The bimolecular collisions involving small free radicals is being studied
by Brian Strazisar and Cheng Lin, shown below.  The rotating
detector crossed molecular beams apparatus is on the left.  In this case,
the two molecular beams are fixed at 90o and the detector may be rotated
in the plane of the beams to measure product angular and velocity distributions.

(Click on images for more detail)

 

The  experimental apparatus employed in our work is shown above and below.
We have recently studied  the four atom chemical reaction OH + D2  -> HOD + D.
This reaction is the most important benchmark system for understanding chemical reactions
in which more than one product vibrational mode may be excited.  It is also one of the
isotopic variants of a primary step in the combustion of hydrogen, and is the prototype reaction
in which a hydroxyl radical abstracts a hydrogen atom from a hydrocarbon, forming water.
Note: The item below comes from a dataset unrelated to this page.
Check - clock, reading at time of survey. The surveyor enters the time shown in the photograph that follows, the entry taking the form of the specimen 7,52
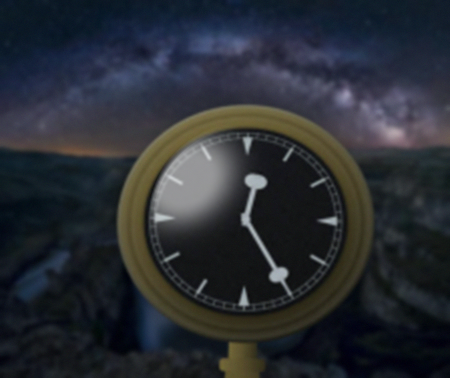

In this experiment, the velocity and angular distributions of the D atom products are measured
at high resolution.  From conservation of energy and momentum, this allows us
to determine the vibrational distribution of the HOD counterfragment as a function of
its scattering angle..
 

The OH radicals are prepared by photodissociation of nitric acid in hydrogen carrier gas
using a 193 nm excimer laser. These OH radicals are then collimated by a skimmer and cross
a beam of deuterium molecules at 90 degrees.  The Rydberg tagging method
[See Schneider, Science 269, 207 (1995) and J.Chem. Phys. 107, 6175 (1997)] is used
to excite the nascent D atom products at the collision zone to high-n Rydberg levels around n = 40.
This is accomplished using several temporally and spatially overlapped lasers.  The first laser is in the
VUV at 121 nm (generated by 4-wave resonant enhanced 4-wave mixing in krypton vapor using
212 and 845 nm lasers) and excites the D atom to the 2p state.  Another laser near 365 nm then excites
this short-lived excited state up to a Rydberg level which is metastable.  These atoms then drift through a field-
free region to the microchannel plate where they are field ionized and collected.  By measuring the time
of arrival of the D atoms at the detector (25 cm away) we determine their velocity and
hence translational energy distributions.  By rotating the detector assembly with respect
to the fixed beams, we measure the angular distributions.

It was found in our experiment that the HOD vibrational energy disposal is highly vibrationally mode specific,
with the HOD product formed primarily with the OD local mode vibrationally excited in v = 2.
There is only a small amount of HOD bending excitation and essentially no energy in the OH vibration.
Our results disagree with a number of theoretical calculations based on potential energy surfaces
calculated in the 1980's and 1990's,  but agree very closely to recent results using quantum scattering methods
using a new potential energy surface.